Universal’s Mummy sequels are:– The Mummy’s Hand (1940), The Mummy’s Tomb (1942), The Mummy’s Ghost (1944), The Mummy’s Curse (1944) and Abbott and Costello Meet the Mummy (1955). In all but the last of these, the mummy is referred to as Kharis instead of Im-ho-tep. In The Mummy’s Hand, the role was played by stuntman Tom Tyler and was then taken up in the subsequent sequels by Lon Chaney Jr, until the overtly comedic Abbott and Costello Meet the Mummy where it was played by stuntman Edwin Packer and renamed Klaris.

There were three remakes in Hammer’s The Mummy (1959) with Christopher Lee as the mummy, which essentially wrote its own story unrelated to this; and Stephen Sommers’ The Mummy (1999) with Arnold Vosloo as the mummy, which reconstructs the basics as an adventure film and has the mummy accompanied by an arsenal of CGI effects; and The Mummy (2017) starring Tom Cruise, another adventure film where the mummy is a woman (Sofia Boutella).
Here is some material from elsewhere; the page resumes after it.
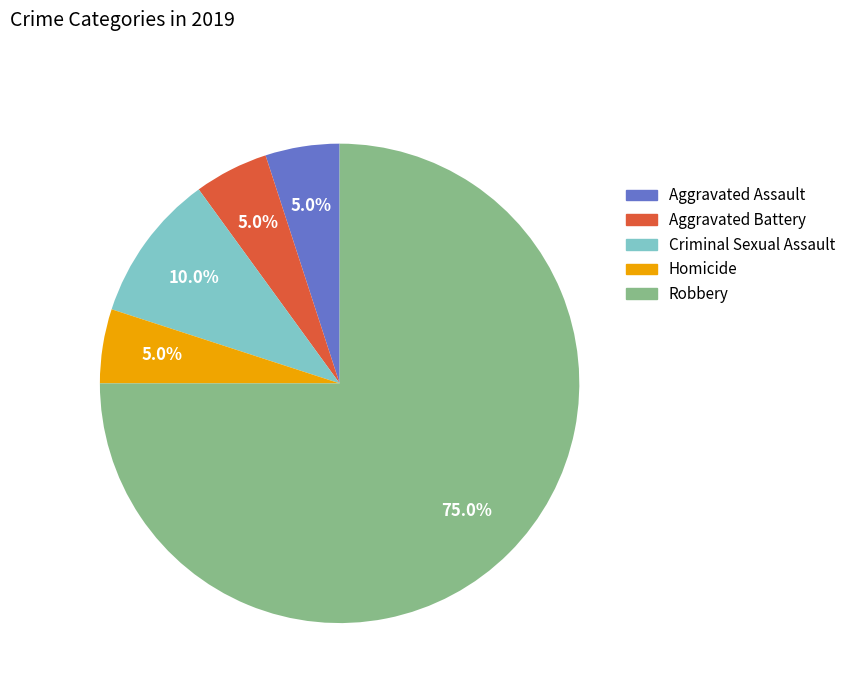

Count the number of slices in the pie.

5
The Summers film also produced two sequels with The Mummy Returns (2001) and The Mummy: Tomb of the Dragon Emperor (2008).
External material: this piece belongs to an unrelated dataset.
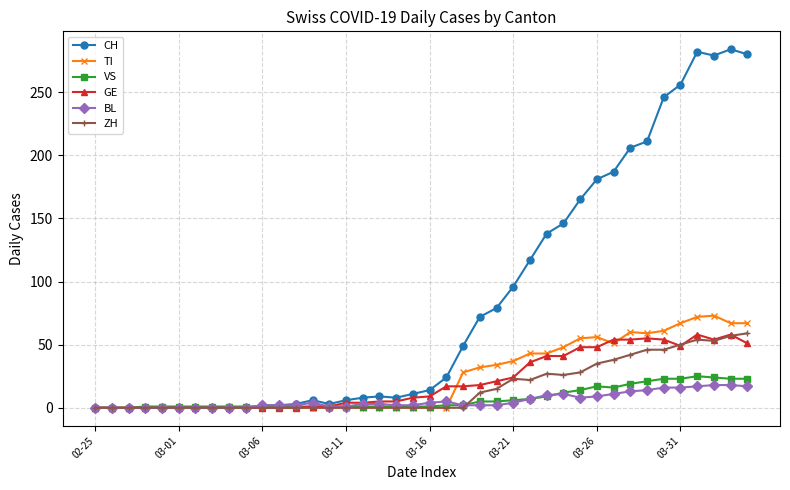

What is the maximum value shown in the chart?

284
The Mummy has also made appearances in monster bashes like Mad Monster Party? (1967), Transylvania 6-5000 (1985) and The Monster Squad (1987). One intriguing project was the 60-minute film Kreating Karloff (2006), a mix of documentary and biopic where actor Connor Trimmis restages scenes from Frankenstein and The Mummy with he playing Boris Karloff and takes us behind the making of either film.